*** EXCERPTED TEXT ***
Brad: We’re hopefully selling next year a giant, take it from 30% occupied to 95% occupied. But it’s in the southeast. It requires a ton of park-owned homes. It’s literally a 100-home infill. It’s going to be a great outcome. You hear that, you think, oh, that’s got to be a 5x, but no, it’ll probably be a 2x return. 

Now I would argue that assuming you have that team in place that has all those skills that I talked about, probably you don’t have to rely on exit caps. It’s like, no. We moved NOI that dramatically that it’s maybe a higher probability that they were going to even pull that off, versus some guys that think they can turn around a park in a struggling market just with lot rent increases. 

But it’s not going to be a 5x. That’s a lot of time and effort and a lot of capital in those park-owned homes to bring in for a 2x. But it’s a 2x in three years, so it’s still pretty good. 

Andrew: Still pretty great. How important is it to you that an operator has their own money in the deal?

Brad: That’s interesting because this space, for whatever reason, is not as big of a convention. It’s certainly a big positive to me, but you go to other asset classes and it’s just assumed. Somebody’s going to put in 3%–10%. The GP is going to put that much capital in.

I always like to see it, but I will take it in other forms. I will take skin in the game in other forms. If you’re going to sign for homes, like there’s some infill component, you’re going to sign the personal guarantee for the homes, maybe you’re going to sign a personal guarantee on the loan because it’s a balance sheet loan versus Fanny or CMBS, that to me is skin in the game. If you sign personally, you are committed to making sure that deal doesn’t go south. So there are other forms.
*** RAW DATA ***
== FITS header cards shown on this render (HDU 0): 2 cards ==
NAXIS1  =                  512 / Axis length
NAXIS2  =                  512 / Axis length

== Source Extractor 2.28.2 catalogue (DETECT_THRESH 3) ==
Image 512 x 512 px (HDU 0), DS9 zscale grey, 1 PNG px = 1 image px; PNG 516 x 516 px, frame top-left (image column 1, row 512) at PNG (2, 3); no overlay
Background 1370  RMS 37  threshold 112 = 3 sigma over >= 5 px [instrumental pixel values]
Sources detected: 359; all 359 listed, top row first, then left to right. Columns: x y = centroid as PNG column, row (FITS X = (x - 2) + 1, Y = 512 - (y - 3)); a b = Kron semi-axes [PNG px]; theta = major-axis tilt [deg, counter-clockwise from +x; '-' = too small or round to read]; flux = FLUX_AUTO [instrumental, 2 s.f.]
***
> _WHAT YOU SHOULD DO_:
In the interview about park investing above, rewrite the part that opens with "Brad: That’s interesting" and closes with "are other forms.", switching "personal guarantee" to "personal pledge".

> _THE COMPLETED TASK_:
Brad: That’s interesting because this space, for whatever reason, is not as big of a convention. It’s certainly a big positive to me, but you go to other asset classes and it’s just assumed. Somebody’s going to put in 3%–10%. The GP is going to put that much capital in.

I always like to see it, but I will take it in other forms. I will take skin in the game in other forms. If you’re going to sign for homes, like there’s some infill component, you’re going to sign the personal pledge for the homes, maybe you’re going to sign a personal pledge on the loan because it’s a balance sheet loan versus Fanny or CMBS, that to me is skin in the game. If you sign personally, you are committed to making sure that deal doesn’t go south. So there are other forms.